Water is an important motif used throughout God’s story in Scripture. In the beginning, God’s Spirit was hovering over the waters, (Genesis 1:2) before Father, Spirit and Son created order out of chaos. In the end, God declares these trustworthy and true words via his servant John, “It is done! I am the Alpha and the Omega, the beginning and the end. To the thirsty I will give from the spring of the water of life without payment. The one who conquers will have this heritage, and I will be his God and he will be my son.” (Revelation 21:6-8)
A motif is defined as a usually recurring, important thematic element in a story or book that has symbolic significance. I think the author of the Fourth Gospel, likely the apostle John, was mesmerized by God’s identification with water throughout the Hebrew Scriptures. From its creative significance to its redemptive and cleansing power to its prophetic importance, water was synonymous with the Spirit of God, promised to be poured out on His people. As an aging John set out to pen a very unique gospel account in the late first century, he seemed to want to tell the story of his beloved friend and Lord, Jesus, from a deeply personal yet spiritually rich perspective. He aimed to reveal Jesus as God, uniquely Son, intimately connected with Father and Spirit, and used literary techniques to signify what cannot be explained by words alone, His glory! One of many literary techniques employed by John, the motif of water as a symbolic and thematic element representing God’s Spirit, was used to accomplish this task.
John’s origin story of Jesus parallels God’s origin story in Genesis beautifully. In the beginning, God created with spoken words. (Ge 1:1-2:3) In the beginning was the Word…He was in the beginning with God and all things were made through him. (John 1:1-3) In the beginning, God said into the chaos of darkness, “Let there be light, and there was light (before there was a sun.)” (Ge 1:1-3) John said, “The light (Jesus/the Word) shines in the darkness, and the darkness has not overcome it.” (John 1:5) As the Spirit of God hovered over the waters of Genesis 1, God’s Spirit hovered over the baptismal waters of Jesus and descended and remained on Jesus as he began his ministry. (John 1:32-34) As the writer of Genesis describes 7 days of creation, so John, in his first chapter, marks 7 days in the life of Jesus (from John 1:19-2:1), leading us to the first miraculous sign in John 2, pointing to God’s glory.

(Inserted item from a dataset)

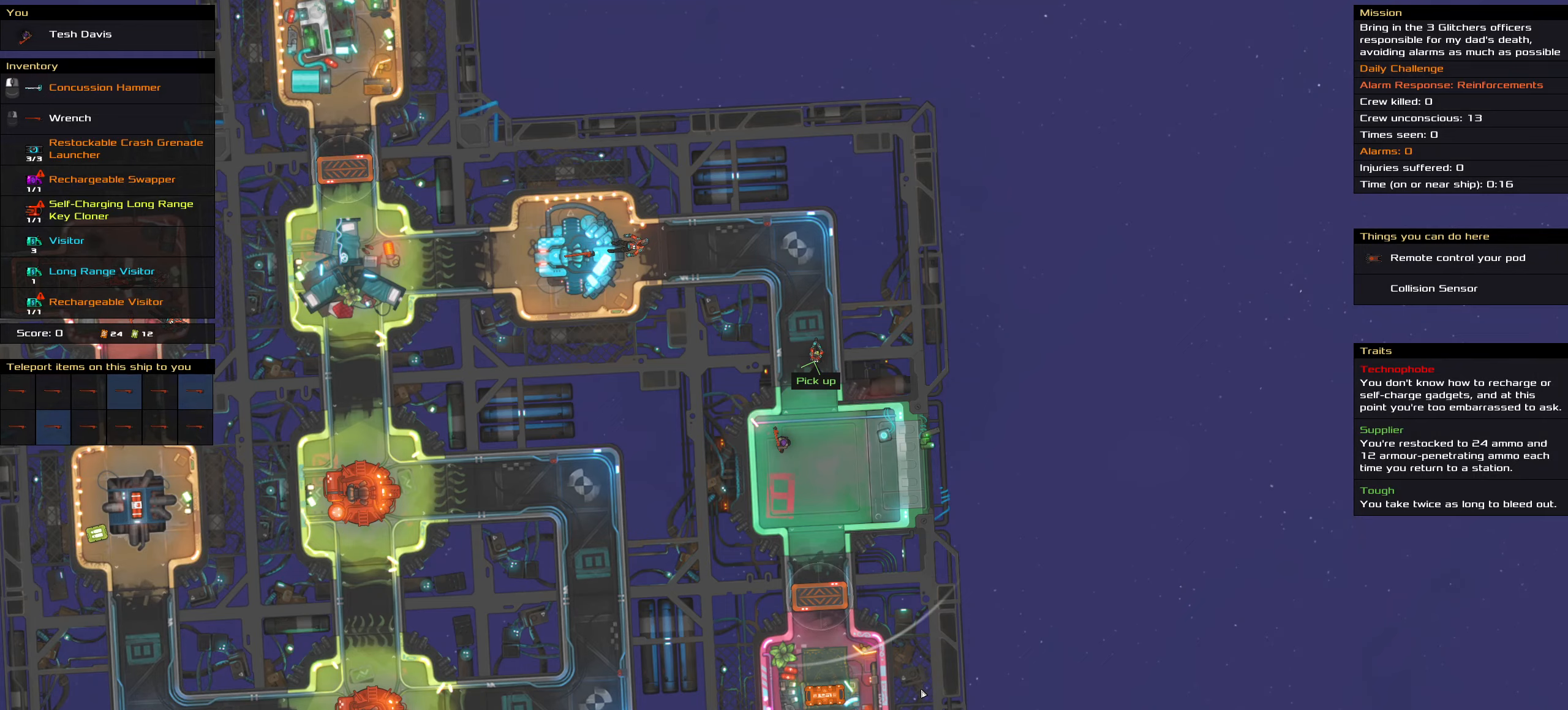
{"keys": ["ctrl_l"], "mouse": [], "events": [[66, "s", "down"], [216, "space", "down"], [300, "s", "up"], [450, "space", "up"]]}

In Genesis, God separated the waters below from the waters above (where His Spirit had hovered) with an expanse called Heaven. (Genesis 1:6-8) In John, this divide between heaven and earth was bridged by the divine Word made flesh and dwelling among us, so that all who received him, who believed in his name, he gave the right to become children of God, born not of blood or the will of the flesh nor man, but the will of God. (John 1:10-13)
What amazingly good news, a gospel that I want to drink in, be filled with, and overflow with in songs of praise! (Ephesians 5:18-21) As we seek out the motif of water through the pages of John’s gospel, may we allow the Spirit of God to penetrate our hearts and minds as we witness the glory of God!